問題のシーンが物議を醸すなか、英メディア『BBC』の報道によると、PGMOLは、三笘が倒されたシーンに対しPKにするべきであったと認め、ブライトンに謝罪したという。
このゲームが行われる前はトッテナムが5位、ブライトンが6位と順位が並んでおり、UEFAチャンピオンズリーグやUEFAヨーロッパリーグなどのUEFAコンペティションへの出場権獲得を大きく左右する一戦であった。そのため、この誤審によりブライトンは相当なハンデを被ることになってしまった。
誤審に泣かされ続ける今季のブライトン
今季のブライトンは、数々の誤審に泣いている。今年1月、FAカップ4回戦のリヴァプール戦で問題となったのは、86分にFWファーガソンが相手MFファビーニョからタックルを受けたシーンだ。ファビーニョのブーツの裏がファーガソンのアキレス腱に入る危険なプレーであったにも関わらず、ブラジル代表MFはイエローカードの判定にとどまった。
結果的に2-1でブライトンは勝ち進めたものの、試合後、PGMOLはファビーニョのタックルは退場に当たる事象であり、VARが介入するべきであったことを認めている。
さらに2月、プレミアリーグ第23節のクリスタル・パレス戦でも誤審に泣いた。32分にエストゥピニャンが右足で華麗なゴールを決めたもののVARが介入。オフサイドの反則があったとしてゴールは取り消しになってしまった。
だが実際はVARが引いたラインが間違っており、オンサイドだったという。これに対しPGMOLは人為的ミスがあったことを認め、ブライトンへと謝罪。このクリスタル・パレスとの一戦は、ロンドンとブライトンをつなぐ高速道路にちなんで「M23ダービー」と言われるが、1-1の引き分けだったため、ブライトンは勝ち点2を失う形となった。

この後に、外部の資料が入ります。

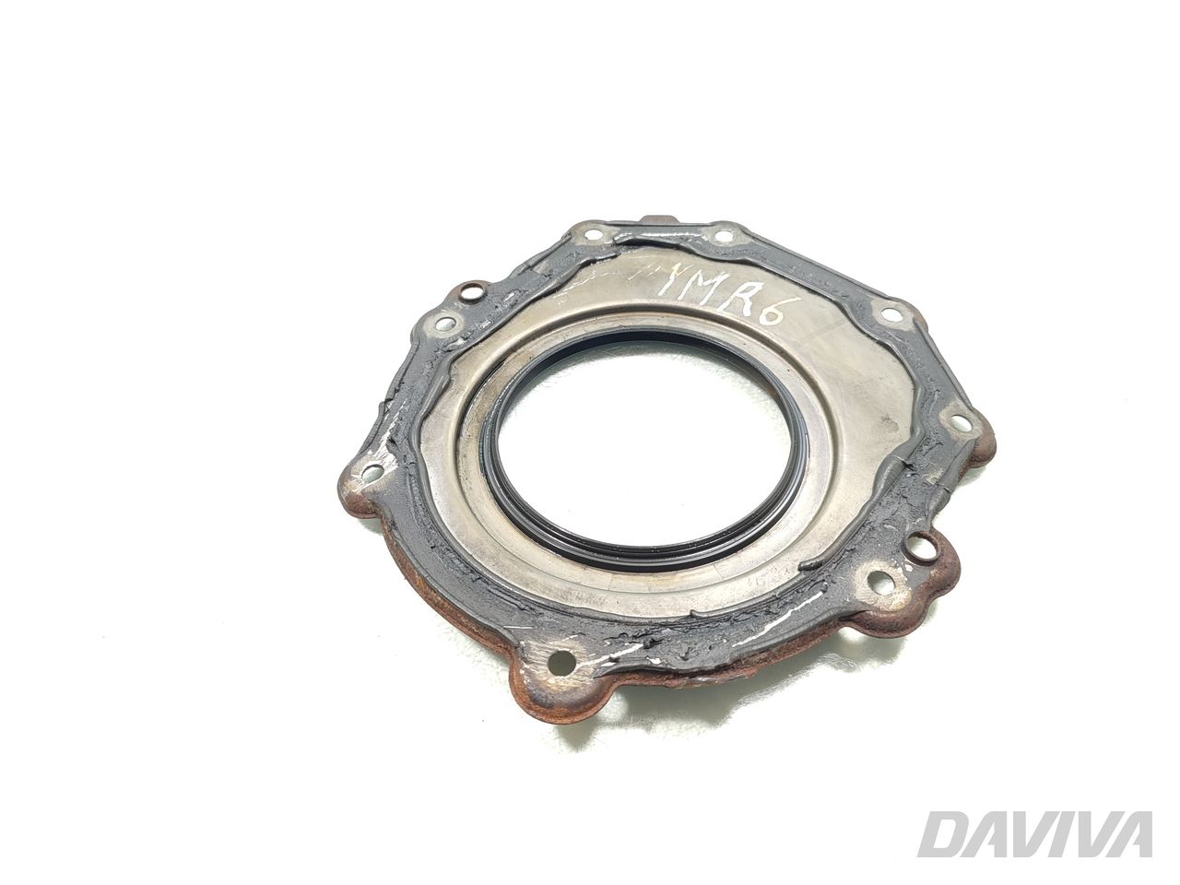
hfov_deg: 71.6
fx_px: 818
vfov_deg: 56.8
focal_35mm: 24
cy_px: 442
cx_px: 590
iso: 320
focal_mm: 5.89
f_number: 1.89
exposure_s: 1/100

さらに、2022年11月のプレミアリーグ第16節のアストンヴィラ戦でも怪しい判定があった。ボックス内でMFマーチがアストンヴィラDFディニュに蹴られたシーンだ。これも意見が分かれる場面として波乱を呼び、結果、誤審であったと認められている(このシーンはVARは介入しなかった事例。PGMOLからクラブへの謝罪は行われていない)。ブライトンが1-2で逆転負けを喫した試合であり、判定次第で内容が変わった可能性も十分にある。
順位にも大きく影響する“誤審”
今季のブライトンは好調を維持し、クラブ史上最高位(9位)はもちろん、初の欧州カップ戦出場権獲得への期待が高まっている。そのなかで足を引っ張っているのが上記で紹介したとおり“誤審”である。
主審や副審は人間であるため、接触プレーやオフサイドの判定かどうかを100%正確にジャッジすることは不可能だ。それを限りなく100%へと精度を上げるために導入されているのがビデオで該当箇所を確認する、「審判団をサポートする審判」=VARである。
しかし、ブライトンが誤審を被った4つのケースのうち3つはVARチェックが行われず、もう一つは人為的なミスとVARの意義を問いたくなるような致命的なミスが続いている。
三笘やブライトンにとっては、不運でしかない状況だが、こうしたミスをどのようにしたら減らすことができるのかは、より具体策を持って考える必要があるだろう。